Fisher’s Exact Test:

  • It’s used primarily for 2x2 tables, especially when the sample size is small, but it can be extended to larger tables (though computations can be intensive).
  • It’s particularly useful when expected frequencies in any cell of the table are below 5. It’s also suitable for very small sample sizes.
  • The sample estimated odds ratio (OR) is 6.579265, suggesting that cats are about 6.6 times more likely to dance when trained with food than with affection. Note that it is possible to get a different value (0.1519927) for the odds ratio using the same dataset. The OR is a reciprocal value based on how you frame your observation. This means that cats are about 0.152 times (or 15.2% as likely) to dance when trained with affection compared to when they are trained with food. In essence, both values convey the same information but from different reference points. The interpretation depends on which category you consider as the reference or baseline. If “food as a reward” is the reference, then an OR greater than 1 indicates a higher likelihood of the event (dancing) occurring. If “affection as a reward” is the reference, then an OR less than 1 (like 0.1519927) indicates a lower likelihood of the event occurring.
  • The p-value (1.31 x 10^-6) again indicates a highly significant association.
  • The 95% confidence interval for the odds ratio ranges from 2.837773 to 16.42969, meaning we’re 95% confident that the true odds ratio lies in this range.
  • When interpreting the alternative hypotheses: The first hypothesis tests if the true odds ratio is different from 1 (indicating an association). Its very small p-value suggests that the odds ratio is indeed not equal to 1. The second hypothesis tests if the odds ratio is less than 1. The high p-value (near 1) suggests that this is not the case. The third tests if the odds ratio is greater than 1. The small p-value (7.71 x 10^-7) supports this, in line with our original findings.
  • Minimum expected frequency: This is 14.44, and it’s an important measure for the chi-squared test, ensuring the validity of the test. Generally, all expected counts should be 5 or greater for the chi-squared test to be valid. Here, our minimum is 14.44, which is greater than 5, suggesting our test is reliable.

Effect Size and Its Interpretation

The effect size helps us understand the practical significance of our results. There are two measures of effect size that we will calculate:

  • Odds Ratio: This measure is appropriate for 2x2 tables. It gives us the odds of an event occurring in one group relative to it occurring in another group.
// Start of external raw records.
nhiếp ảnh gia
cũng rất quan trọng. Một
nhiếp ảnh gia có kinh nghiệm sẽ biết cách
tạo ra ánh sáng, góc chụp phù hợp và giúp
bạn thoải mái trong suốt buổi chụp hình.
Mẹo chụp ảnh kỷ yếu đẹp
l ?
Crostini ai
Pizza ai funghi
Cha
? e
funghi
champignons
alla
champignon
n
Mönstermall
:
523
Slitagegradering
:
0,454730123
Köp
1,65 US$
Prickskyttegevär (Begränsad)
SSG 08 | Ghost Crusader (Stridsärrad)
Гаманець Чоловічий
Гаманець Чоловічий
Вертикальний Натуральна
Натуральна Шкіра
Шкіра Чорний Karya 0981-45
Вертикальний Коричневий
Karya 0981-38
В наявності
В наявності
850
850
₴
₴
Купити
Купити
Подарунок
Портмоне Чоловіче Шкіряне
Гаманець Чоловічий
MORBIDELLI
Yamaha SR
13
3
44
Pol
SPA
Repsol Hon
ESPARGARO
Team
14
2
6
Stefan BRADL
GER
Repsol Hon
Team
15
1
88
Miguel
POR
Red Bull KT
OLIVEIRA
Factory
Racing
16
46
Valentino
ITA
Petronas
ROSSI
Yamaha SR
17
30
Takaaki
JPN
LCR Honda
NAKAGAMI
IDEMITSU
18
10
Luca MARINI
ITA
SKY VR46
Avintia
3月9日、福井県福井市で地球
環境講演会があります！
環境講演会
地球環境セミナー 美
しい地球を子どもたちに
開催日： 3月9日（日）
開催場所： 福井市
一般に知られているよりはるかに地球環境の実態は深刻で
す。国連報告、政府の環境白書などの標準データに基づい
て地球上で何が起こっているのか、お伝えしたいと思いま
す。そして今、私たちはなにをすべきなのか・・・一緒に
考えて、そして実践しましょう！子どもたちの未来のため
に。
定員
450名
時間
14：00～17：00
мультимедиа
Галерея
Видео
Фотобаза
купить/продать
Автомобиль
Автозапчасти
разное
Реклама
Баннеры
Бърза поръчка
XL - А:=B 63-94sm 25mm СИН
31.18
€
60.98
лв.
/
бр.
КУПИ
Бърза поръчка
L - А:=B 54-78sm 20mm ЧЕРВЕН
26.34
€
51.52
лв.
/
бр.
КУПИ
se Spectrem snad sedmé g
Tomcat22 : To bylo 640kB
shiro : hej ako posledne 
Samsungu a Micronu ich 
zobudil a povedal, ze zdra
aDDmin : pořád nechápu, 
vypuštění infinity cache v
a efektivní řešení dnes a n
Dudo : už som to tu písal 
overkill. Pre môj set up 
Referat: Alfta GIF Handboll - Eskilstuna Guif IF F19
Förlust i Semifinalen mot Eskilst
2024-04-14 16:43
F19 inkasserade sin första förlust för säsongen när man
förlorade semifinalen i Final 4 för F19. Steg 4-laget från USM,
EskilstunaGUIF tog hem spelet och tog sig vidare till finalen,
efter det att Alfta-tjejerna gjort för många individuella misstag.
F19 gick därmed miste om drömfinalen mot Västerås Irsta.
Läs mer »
To compute the odds ratio, simply set fisher = TRUE in CrossTable()).
  • Cramer’s V: Useful when the number of rows and/or columns exceeds 2. It provides a measure of association between two categorical variables, ranging from 0 (no association) to 1 (perfect association).
library(rcompanion)
## Registered S3 method overwritten by 'DescTools':
##   method         from 
##   reorder.factor gdata
# The new dataset
Species = c(rep("Species1", 16), rep("Species2", 16))
Color   = c(rep(c("blue", "blue", "blue", "green"),4),
            rep(c("green", "green", "green", "blue"),4))
d <- as.data.frame(cbind(Species, Color))

head(d)
##    Species Color
## 1 Species1  blue
## 2 Species1  blue
## 3 Species1  blue
## 4 Species1 green
## 5 Species1  blue
## 6 Species1  blue
# Compute Cramer's V
cramerV(matrix(table(d$Species, d$Color), ncol = 2), ci = T)
##   Cramer.V lower.ci upper.ci
## 1      0.5   0.1909   0.7893

Interpretation Guidelines:

Df Small Medium Large
1 0.10 0.30 0.50
2 0.07 0.21 0.35
3 0.06 0.17 0.29
4 0.05 0.15 0.25
5 0.04 0.13 0.22

The Cramer’s V value of 0.5 suggests a large effect size, indicating a strong association between the two categorical variables - in this case, the type of reward (affection vs. food) and the behavior of cats dancing. There’s a statistically significant and strong association between the type of reward given to cats and their likelihood to dance. The method of rewarding cats (with food or affection) has a substantial influence on their behavior in this context. From our data, rewarding cats with food is more effective in training cats to dance.